Sindacato dei pensionati: sui vaccini il sistema in Lombardia è andato in tilt 

Sindacato dei pensionati: sui vaccini il sistema in Lombardia è andato in tilt 

Sanità

22/03/2021



Didonè: inaccettabile pressapochismo. La campagna vaccinale sia organizzata dal Governo

Sindacato dei pensionati Cisl Lombardia ha diffuso oggi, lunedì 22 marzo, un comunicato stampa che esprime sconcerto e costernazione per gli ultimi sviluppi della campagna vaccinale anti-Covid nella regione.
Emilio Didonè, segretario generale Fnp Cisl Lombardia fatica a credere quanto succede: 

“Non possiamo credere che la nostra regione sia stata ridotta così. Dopo il flop delle vaccinazioni antinfluenzali, dopo le dimissioni a raffica di Cajazzo, Gallera e Trivelli, dopo l'arrivo di Bertolaso, Pavesi e Moratti con annunci di miracoli irrealizzabili, continua a regnare sovrano il caos”. 

Oltre al forte ritardo sulla campagna vaccinazione over80 è andato in tilt anche il sistema di prenotazione  messo in piedi da palazzo Lombardia. La gestione dell’emergenza da parte della Giunta Fontana continua ogni giorno a fornire elementi di polemica e malcontento.Si chiede Didonè:

“Come fa la Regione che rappresenta l’eccellenza di professionalità in campo sanitario a essere finita in fondo alle classifiche nazionali nella campagna vaccinale?  Se il virus colpisce allo stesso modo in tutti i paesi, come si spiegano i numeri di contagi e di mortalità tra i più alti al mondo? 
Ci sono anziani che hanno ricevuto sms nella notte e non hanno avuto modo di organizzarsi. Altri che hanno dovuto coinvolgere figli e nipoti per farsi accompagnare a più di 50 chilometri di distanza.  Altri ancora che si sono presentati tutti alla stessa ora con resse e assembramenti. E altri in stato d'ansia che stanno aspettando da 30 giorni l'appuntamento promesso in 72 ore”. 

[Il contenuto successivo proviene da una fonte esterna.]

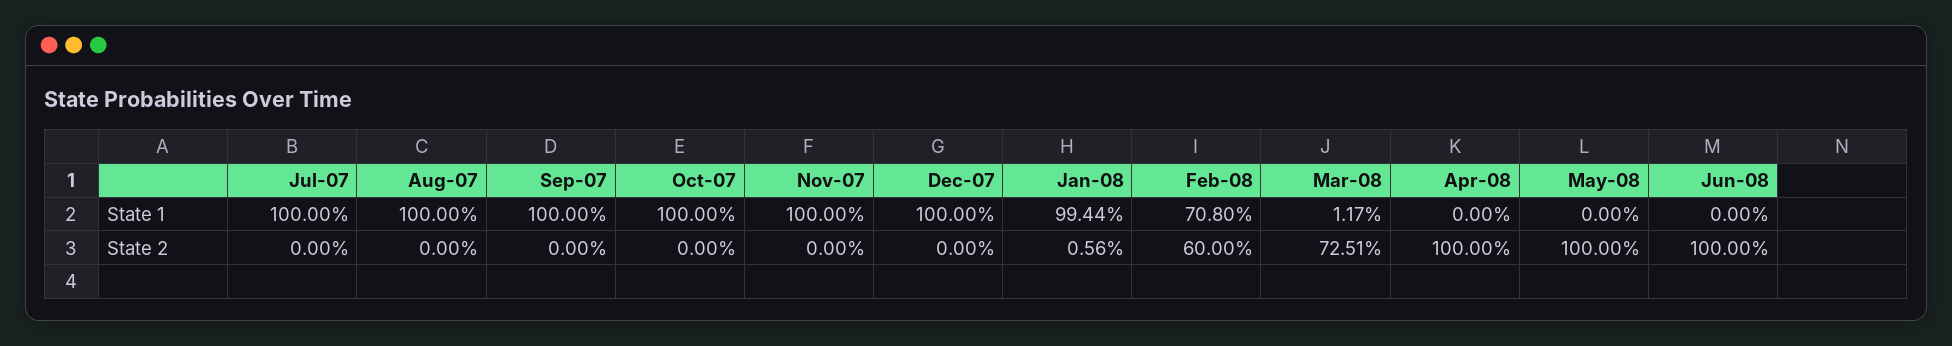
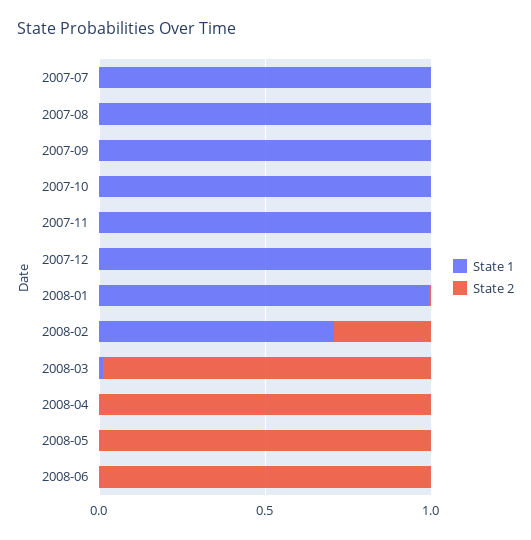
State 2, Feb-08: 0.6 -> 0.3
State 2, Mar-08: 0.7251 -> 1

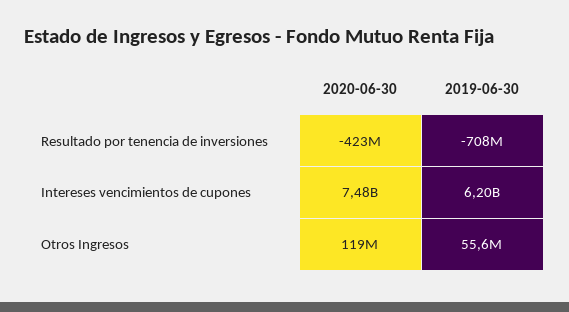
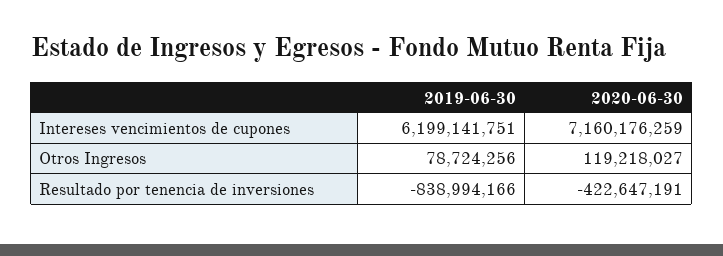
2019-06-30, Resultado por tenencia de inversiones: -708000000 -> -838994166
2020-06-30, Intereses vencimientos de cupones: 7480000000 -> 7160176259
2019-06-30, Otros Ingresos: 55600000 -> 78724256

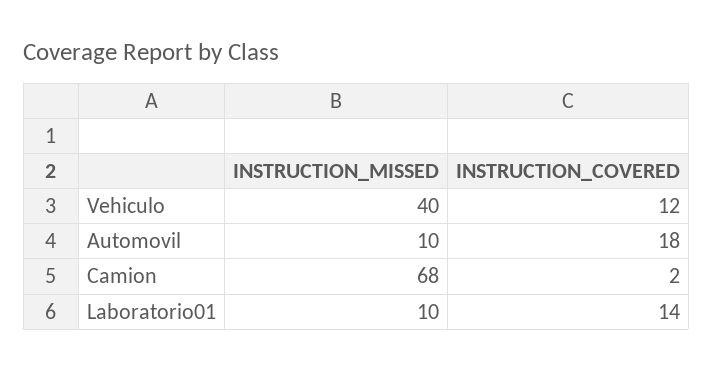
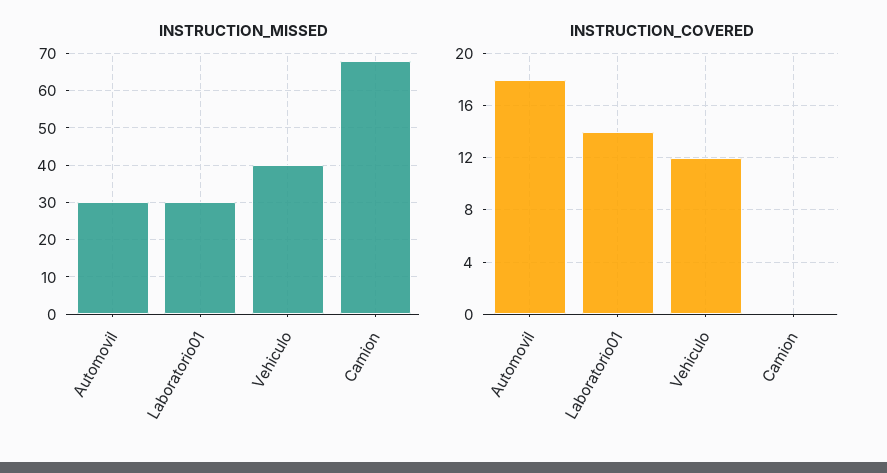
INSTRUCTION_MISSED, Automovil: 10 -> 30
INSTRUCTION_COVERED, Camion: 2 -> 0
INSTRUCTION_MISSED, Laboratorio01: 10 -> 30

Sindacato dei pensionati: i casi di Cremona e Como sono il colmo

Il sindacato ricorda le recenti situazioni di Cremona, Como e Brianza: vaccini pronti senza pazienti, perché i messaggi con le prenotazioni non sono partiti; anziani chiamati a farsi vaccinare a diverse decine di chilometri da casa, ritardi nelle chiamate. Si sta assistendo ad un errore dopo l'altro. 
Continua Didonè:

"Questa campagna vaccinale era partita con l'obiettivo prioritario di fare tutto il possibile per evitare che si ammalassero i più deboli, gli anziani a rischio che vanno ad occupare letti in terapia intensiva negli ospedali. Quindi gli scienziati, non il sindacato dei pensionati, hanno sentenziato che, per diminuire la mortalità, occorre vaccinare una quota maggioritaria di anziani e persone più a rischio nel più breve tempo possibile. E invece si è fatto tutt'altro, non solo in Lombardia ma anche in tante altre regioni. Lo abbiamo denunciato da giorni, ma non siamo stati ascoltati.

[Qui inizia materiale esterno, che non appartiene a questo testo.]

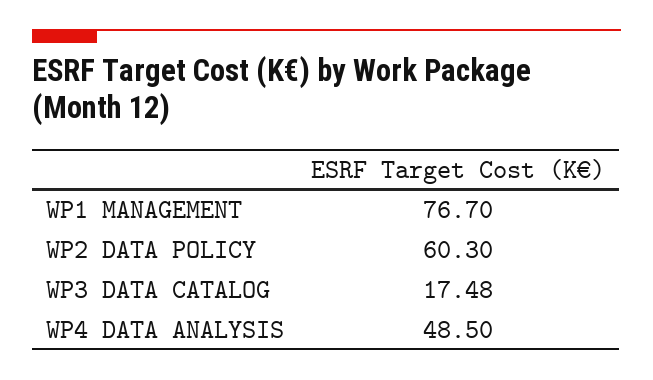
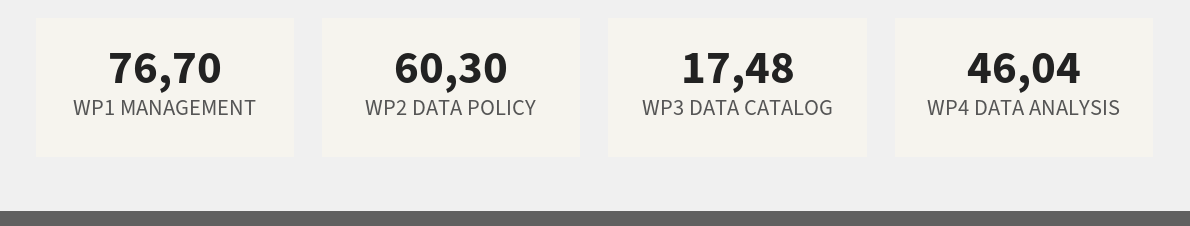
WP4 DATA ANALYSIS: 48.5 -> 46.04

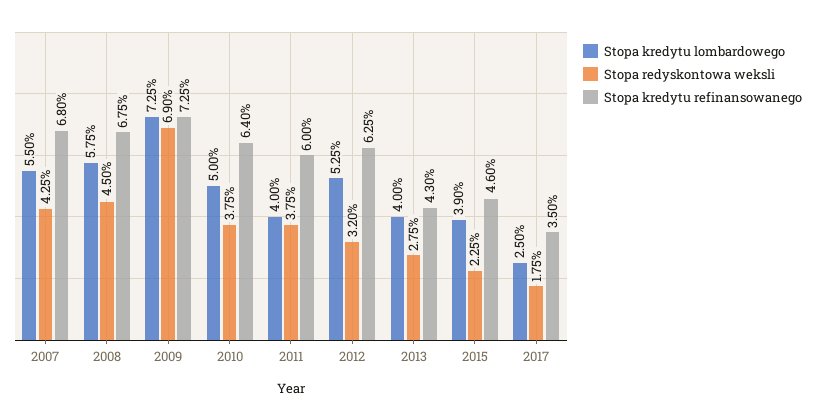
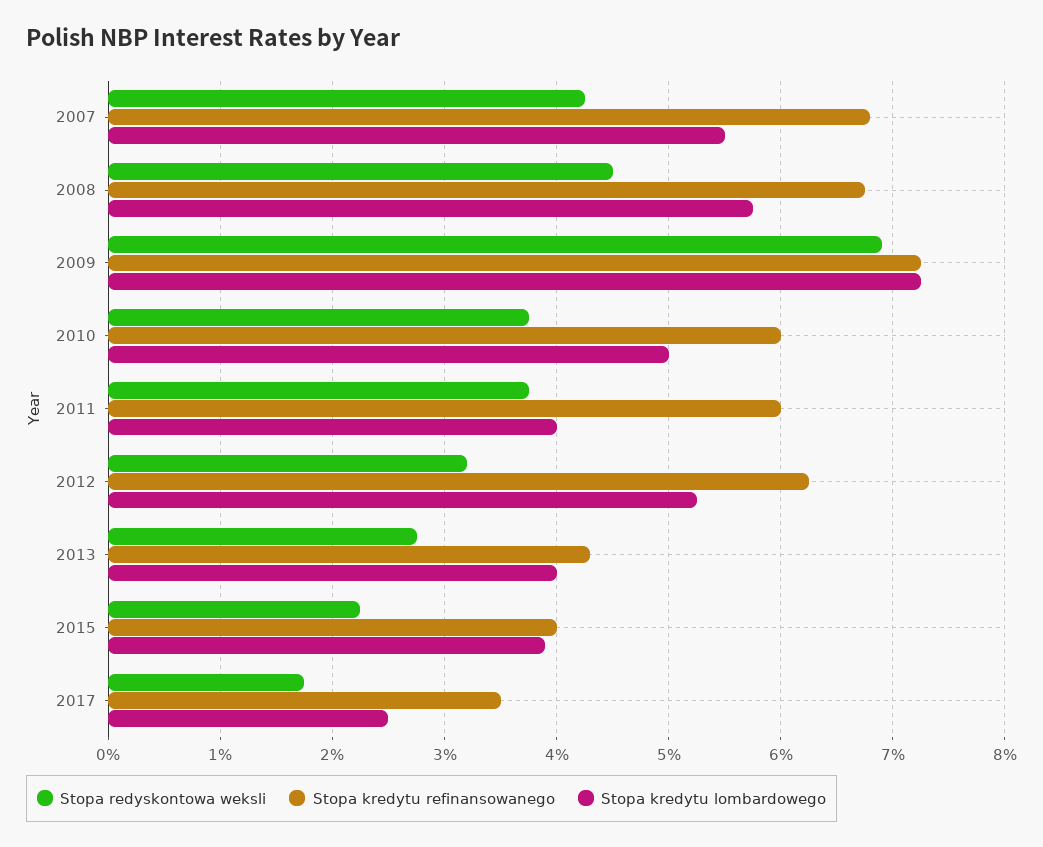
Stopa kredytu refinansowanego, 2010: 6.4 -> 6
Stopa kredytu refinansowanego, 2015: 4.6 -> 4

Fnp Cisl Lombardia trova eticamente incomprensibile e intollerabile che la gran parte di grandi anziani, con un rischio di mortalità altissimo, non sia ancora stata vaccinata.
Osserva, tra l'altro, che in ogni regione si è fatto a gara per vaccinare caste e lobby di avvocati, magistrati, giornalisti, amministrativi dei palazzi e docenti universitari, la gran parte dei quali non vede un solo studente da mesi.
Non è una rimostranza di categoria, nè scontro generazionale, ma, dice Didonè:

"confessiamo il nostro disagio quando un giovane sanissimo di 30/40 anni ha avuto accesso al vaccino in tempi rapidissimi, mentre chi è a rischio di morire è ancora in attesa di sms per appuntamento”. 

La campagna vaccinale anti-Covid sia gestita dal Governo 

Sindacato dei pensionati Cisl Lombardia chiede che ci sia un più forte coordinamento centrale sulla campagna vaccini. Serve una gestione affidata al Governo: 

“Basta pressapochismo e fai da te. Per non perdere altro tempo prezioso è giunto il momento che il governo prenda in mano la situazione nel paese, che il servizio sanitario, che si chiama ancora nazionale, intervenga in Lombardia e in tutte le altre regioni che si sono dimostrate incapaci di gestire questa pandemia. Serve un radicale cambio di passo a partire dalla sostituzione dei nominati di appartenenza politica con persone competenti e preparate, che magari non hanno santi in paradiso, e di cui le nostre università sono piene”.